Es importante tener en cuenta que no hay una dieta única que sea adecuada para todas las personas con ansiedad. La nutrición y la alimentación pueden afectar a cada persona de manera diferente, por lo que es importante trabajar con un profesional de la salud para desarrollar un plan de alimentación personalizado.
Finalmente, es importante recordar que la alimentación y la nutrición no son la única solución para la ansiedad. La terapia, la meditación y otros tratamientos pueden ser igualmente efectivos en el manejo de la ansiedad.
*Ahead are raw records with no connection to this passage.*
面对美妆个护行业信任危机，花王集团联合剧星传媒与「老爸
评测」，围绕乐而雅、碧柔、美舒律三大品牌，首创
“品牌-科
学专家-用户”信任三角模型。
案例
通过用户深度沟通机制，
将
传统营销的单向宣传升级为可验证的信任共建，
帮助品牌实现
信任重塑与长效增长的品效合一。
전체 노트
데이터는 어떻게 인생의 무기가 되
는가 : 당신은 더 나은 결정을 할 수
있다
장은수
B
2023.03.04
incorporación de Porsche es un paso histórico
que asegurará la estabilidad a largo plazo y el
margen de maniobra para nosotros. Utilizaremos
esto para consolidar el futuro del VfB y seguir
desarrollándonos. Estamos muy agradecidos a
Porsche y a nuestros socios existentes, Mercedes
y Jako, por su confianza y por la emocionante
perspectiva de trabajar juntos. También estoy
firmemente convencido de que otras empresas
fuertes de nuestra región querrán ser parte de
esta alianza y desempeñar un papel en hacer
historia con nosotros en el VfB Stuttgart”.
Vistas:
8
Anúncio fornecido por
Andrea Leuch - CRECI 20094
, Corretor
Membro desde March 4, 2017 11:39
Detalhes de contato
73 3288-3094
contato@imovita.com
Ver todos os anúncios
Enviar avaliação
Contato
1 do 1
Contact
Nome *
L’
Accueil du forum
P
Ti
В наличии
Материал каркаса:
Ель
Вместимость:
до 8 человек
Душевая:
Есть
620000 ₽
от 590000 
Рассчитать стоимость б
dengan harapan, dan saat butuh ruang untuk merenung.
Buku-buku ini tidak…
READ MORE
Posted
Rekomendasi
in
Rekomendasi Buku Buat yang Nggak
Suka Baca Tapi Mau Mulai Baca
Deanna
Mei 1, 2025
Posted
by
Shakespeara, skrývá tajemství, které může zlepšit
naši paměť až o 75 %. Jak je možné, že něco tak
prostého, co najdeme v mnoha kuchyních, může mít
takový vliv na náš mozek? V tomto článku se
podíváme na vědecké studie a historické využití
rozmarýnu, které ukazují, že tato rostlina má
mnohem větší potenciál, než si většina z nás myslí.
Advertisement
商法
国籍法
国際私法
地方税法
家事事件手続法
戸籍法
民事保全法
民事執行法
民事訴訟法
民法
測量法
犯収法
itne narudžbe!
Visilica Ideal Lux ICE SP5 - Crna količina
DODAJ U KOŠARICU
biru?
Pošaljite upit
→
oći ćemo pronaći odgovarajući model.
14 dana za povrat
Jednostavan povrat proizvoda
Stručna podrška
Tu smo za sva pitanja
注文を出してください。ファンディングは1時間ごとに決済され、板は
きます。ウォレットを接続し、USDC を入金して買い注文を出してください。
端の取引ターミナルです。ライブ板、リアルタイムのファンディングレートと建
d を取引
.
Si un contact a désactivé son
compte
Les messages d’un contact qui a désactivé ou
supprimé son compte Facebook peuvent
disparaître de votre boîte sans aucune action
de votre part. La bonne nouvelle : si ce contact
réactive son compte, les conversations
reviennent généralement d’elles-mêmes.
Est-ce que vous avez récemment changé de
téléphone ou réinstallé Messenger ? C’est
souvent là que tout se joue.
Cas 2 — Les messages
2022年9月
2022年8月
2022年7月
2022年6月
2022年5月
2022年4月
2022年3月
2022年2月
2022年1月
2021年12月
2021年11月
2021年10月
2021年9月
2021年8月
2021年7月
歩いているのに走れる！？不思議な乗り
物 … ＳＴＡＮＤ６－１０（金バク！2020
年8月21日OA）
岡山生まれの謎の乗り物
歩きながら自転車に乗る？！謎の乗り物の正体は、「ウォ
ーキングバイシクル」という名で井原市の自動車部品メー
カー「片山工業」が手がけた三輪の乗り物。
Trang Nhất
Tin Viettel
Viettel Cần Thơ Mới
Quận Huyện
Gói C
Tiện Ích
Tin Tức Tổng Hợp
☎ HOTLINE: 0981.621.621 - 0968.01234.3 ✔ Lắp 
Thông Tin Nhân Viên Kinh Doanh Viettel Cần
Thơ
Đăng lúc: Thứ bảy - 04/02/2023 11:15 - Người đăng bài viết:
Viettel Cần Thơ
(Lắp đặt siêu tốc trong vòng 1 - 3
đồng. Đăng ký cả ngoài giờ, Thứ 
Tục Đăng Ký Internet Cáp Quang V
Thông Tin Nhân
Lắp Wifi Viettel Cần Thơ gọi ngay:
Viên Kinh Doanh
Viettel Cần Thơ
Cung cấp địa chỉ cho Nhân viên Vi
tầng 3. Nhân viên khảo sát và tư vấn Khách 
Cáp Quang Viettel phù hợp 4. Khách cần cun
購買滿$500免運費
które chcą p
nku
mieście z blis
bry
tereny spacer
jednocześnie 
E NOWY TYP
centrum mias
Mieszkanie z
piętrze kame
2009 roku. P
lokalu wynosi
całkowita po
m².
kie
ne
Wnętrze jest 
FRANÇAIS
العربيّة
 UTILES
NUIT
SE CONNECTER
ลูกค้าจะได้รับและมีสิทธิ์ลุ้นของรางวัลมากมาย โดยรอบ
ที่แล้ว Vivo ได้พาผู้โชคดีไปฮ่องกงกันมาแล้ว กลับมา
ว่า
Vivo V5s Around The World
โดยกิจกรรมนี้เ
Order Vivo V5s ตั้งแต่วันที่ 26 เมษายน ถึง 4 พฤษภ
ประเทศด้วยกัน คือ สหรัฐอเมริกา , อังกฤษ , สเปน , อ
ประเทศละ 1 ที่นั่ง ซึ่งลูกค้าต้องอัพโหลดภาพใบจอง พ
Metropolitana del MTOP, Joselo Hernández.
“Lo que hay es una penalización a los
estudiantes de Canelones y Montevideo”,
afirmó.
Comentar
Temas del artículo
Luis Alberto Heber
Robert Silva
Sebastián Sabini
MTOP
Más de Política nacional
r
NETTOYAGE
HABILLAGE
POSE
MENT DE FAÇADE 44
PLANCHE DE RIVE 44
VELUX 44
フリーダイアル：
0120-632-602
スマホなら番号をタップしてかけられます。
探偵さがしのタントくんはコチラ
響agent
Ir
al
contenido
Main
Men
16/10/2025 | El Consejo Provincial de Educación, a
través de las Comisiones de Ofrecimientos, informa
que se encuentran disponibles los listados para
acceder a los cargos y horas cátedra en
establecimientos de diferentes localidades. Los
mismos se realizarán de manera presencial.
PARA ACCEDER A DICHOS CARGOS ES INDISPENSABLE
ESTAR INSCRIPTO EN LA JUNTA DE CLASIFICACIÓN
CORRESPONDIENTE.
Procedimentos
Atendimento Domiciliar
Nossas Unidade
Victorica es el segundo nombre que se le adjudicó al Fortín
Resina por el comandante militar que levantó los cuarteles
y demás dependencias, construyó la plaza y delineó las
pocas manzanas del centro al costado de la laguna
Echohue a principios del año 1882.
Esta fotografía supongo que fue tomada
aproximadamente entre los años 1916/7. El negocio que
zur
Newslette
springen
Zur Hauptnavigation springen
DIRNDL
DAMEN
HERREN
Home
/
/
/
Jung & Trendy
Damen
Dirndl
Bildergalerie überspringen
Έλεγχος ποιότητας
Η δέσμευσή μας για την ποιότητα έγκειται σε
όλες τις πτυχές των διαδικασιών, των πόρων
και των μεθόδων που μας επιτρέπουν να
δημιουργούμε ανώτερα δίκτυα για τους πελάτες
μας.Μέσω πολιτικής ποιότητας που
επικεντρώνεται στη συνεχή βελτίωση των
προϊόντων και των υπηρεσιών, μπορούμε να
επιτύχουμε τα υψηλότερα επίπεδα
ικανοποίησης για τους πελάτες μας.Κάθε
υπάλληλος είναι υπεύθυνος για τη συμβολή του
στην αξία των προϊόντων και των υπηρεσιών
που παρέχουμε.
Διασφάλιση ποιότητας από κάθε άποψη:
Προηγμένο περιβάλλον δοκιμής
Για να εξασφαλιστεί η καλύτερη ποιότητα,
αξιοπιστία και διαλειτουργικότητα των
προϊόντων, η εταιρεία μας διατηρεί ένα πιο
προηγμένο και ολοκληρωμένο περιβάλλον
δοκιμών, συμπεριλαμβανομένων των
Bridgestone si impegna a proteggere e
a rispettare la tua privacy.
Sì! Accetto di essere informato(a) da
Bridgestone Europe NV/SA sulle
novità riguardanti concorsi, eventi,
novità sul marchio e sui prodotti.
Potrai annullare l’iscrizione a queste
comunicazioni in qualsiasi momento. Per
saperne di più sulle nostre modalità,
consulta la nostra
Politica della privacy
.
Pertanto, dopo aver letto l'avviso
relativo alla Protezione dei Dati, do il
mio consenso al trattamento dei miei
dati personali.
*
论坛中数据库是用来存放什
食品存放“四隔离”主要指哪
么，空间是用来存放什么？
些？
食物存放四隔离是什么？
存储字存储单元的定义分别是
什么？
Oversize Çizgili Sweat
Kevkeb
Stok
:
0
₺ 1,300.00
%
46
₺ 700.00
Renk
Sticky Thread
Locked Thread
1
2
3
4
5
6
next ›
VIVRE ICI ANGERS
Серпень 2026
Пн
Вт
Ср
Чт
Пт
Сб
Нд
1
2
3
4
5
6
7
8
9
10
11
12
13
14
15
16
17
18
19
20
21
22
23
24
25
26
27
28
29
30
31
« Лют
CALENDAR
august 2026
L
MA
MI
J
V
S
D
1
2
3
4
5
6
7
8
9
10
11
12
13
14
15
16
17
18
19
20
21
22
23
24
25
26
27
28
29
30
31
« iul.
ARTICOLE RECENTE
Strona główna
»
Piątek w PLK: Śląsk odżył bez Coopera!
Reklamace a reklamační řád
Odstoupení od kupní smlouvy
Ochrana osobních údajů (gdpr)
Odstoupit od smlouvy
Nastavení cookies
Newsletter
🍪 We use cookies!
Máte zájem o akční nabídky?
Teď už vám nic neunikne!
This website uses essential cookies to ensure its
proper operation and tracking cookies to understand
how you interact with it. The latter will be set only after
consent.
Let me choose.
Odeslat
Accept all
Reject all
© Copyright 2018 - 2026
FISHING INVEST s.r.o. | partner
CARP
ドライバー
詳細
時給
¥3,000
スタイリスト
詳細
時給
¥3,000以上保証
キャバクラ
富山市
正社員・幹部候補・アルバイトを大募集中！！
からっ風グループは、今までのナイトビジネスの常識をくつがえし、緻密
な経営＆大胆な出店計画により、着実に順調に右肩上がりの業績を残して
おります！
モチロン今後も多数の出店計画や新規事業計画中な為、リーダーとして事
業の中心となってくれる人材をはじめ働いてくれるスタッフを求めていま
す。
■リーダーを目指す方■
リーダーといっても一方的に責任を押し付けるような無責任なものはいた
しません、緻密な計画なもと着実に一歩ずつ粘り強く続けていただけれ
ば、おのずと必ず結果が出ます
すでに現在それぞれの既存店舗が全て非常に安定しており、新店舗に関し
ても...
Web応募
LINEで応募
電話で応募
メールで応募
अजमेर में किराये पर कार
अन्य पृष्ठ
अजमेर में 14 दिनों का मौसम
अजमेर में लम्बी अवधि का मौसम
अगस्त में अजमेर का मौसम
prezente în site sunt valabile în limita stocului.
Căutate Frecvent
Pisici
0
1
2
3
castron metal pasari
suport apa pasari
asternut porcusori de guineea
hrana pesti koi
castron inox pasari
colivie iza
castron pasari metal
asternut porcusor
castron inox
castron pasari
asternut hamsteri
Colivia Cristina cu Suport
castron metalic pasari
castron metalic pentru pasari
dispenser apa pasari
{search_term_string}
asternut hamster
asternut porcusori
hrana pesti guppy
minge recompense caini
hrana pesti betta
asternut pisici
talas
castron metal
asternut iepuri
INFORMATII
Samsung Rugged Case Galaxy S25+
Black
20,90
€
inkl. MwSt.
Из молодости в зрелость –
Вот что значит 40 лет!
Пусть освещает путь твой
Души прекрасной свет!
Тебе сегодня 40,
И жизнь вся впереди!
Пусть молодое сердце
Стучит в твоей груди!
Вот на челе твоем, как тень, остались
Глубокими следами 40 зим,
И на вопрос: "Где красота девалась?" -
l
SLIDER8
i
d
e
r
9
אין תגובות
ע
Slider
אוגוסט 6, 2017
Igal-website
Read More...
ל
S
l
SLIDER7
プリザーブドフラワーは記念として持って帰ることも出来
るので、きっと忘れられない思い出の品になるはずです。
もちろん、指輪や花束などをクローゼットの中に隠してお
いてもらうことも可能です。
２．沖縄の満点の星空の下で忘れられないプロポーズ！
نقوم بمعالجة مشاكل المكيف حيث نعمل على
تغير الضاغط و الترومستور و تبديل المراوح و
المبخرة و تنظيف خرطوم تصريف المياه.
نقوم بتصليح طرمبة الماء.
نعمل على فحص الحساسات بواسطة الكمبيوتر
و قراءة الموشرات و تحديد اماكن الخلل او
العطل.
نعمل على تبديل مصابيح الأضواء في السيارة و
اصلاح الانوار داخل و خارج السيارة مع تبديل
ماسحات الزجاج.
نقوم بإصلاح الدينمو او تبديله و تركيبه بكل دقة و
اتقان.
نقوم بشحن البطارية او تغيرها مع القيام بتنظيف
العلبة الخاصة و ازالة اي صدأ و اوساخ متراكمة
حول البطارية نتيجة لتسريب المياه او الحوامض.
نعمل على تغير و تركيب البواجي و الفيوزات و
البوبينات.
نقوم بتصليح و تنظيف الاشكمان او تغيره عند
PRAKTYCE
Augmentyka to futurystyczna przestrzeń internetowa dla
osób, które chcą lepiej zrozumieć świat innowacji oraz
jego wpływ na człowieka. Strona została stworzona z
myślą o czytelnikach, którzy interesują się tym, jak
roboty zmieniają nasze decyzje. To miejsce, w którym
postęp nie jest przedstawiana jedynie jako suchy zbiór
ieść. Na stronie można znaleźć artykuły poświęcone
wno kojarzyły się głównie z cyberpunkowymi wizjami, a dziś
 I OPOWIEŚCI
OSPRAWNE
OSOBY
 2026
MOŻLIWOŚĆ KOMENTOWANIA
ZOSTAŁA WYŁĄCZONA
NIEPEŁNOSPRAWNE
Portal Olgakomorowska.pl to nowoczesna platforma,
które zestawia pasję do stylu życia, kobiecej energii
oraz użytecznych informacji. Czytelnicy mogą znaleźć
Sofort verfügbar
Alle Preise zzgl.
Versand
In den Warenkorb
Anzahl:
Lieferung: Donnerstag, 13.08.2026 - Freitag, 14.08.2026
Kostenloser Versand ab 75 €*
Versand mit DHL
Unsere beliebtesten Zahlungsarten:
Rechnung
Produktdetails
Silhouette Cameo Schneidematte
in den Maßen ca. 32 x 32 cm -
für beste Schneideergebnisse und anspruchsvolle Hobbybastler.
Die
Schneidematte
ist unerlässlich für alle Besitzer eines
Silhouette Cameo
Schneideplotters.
Por lo tanto, lo ideal sería trabajar con un equipo multidisciplinario para desarrollar un plan de tratamiento completo que incluya la alimentación y otros tratamientos efectivos.
Si te consideras una persona con ansiedad o te ha sido diagnosticado este trastorno, consulta con tu equipo de profesionales de la salud el incorporar cambios en tu alimentación. Una vida en bienestar es posible y es para ti.
Nota:
No se brinda terapia, ni asesoramiento en un rol clínico, y se siguen las regulaciones legales y éticas apropiadas para respetar las normas de la profesión, garantizando así la seguridad del lector. Los recursos de apoyo aquí provistos se realizan con fines estrictamente educativos, de orientación y no con fines diagnósticos, psicoterapéuticos o de consejería. Se utilizan los datos recientes más pertinentes ejerciendo el nivel más alto de juicio y discernimiento profesional. Por lo tanto, no sustituyen una sesión terapéutica, evaluación, diagnóstico o tratamiento profesional.
Referencias:
Coppen, A., & Bailey, J. (2000). Enhancement of the antidepressant action of fluoxetine by folic acid: a randomised, placebo controlled trial. Journal of affective disorders, 60(2), 121-130.
Eby, G. A., & Eby, K. L. (2006). Rapid recovery from major depression using magnesium treatment. Medical hypotheses, 67(2), 362-370.
Jacka, F. N., et al. (2010). The association between dietary pattern and mental health in community-dwelling adults: The Hordaland Health Study. Psychological medicine, 40(3), 555-563.
Jacka, F. N., et al. (2011). Dietary pattern and depressive symptoms in women. British Journal of Psychiatry, 198(4), 286-292.
Sánchez-Villegas, A., et al. (2012). Fast-food and commercial baked goods consumption and the risk of depression. Public health nutrition, 15(3), 424-432.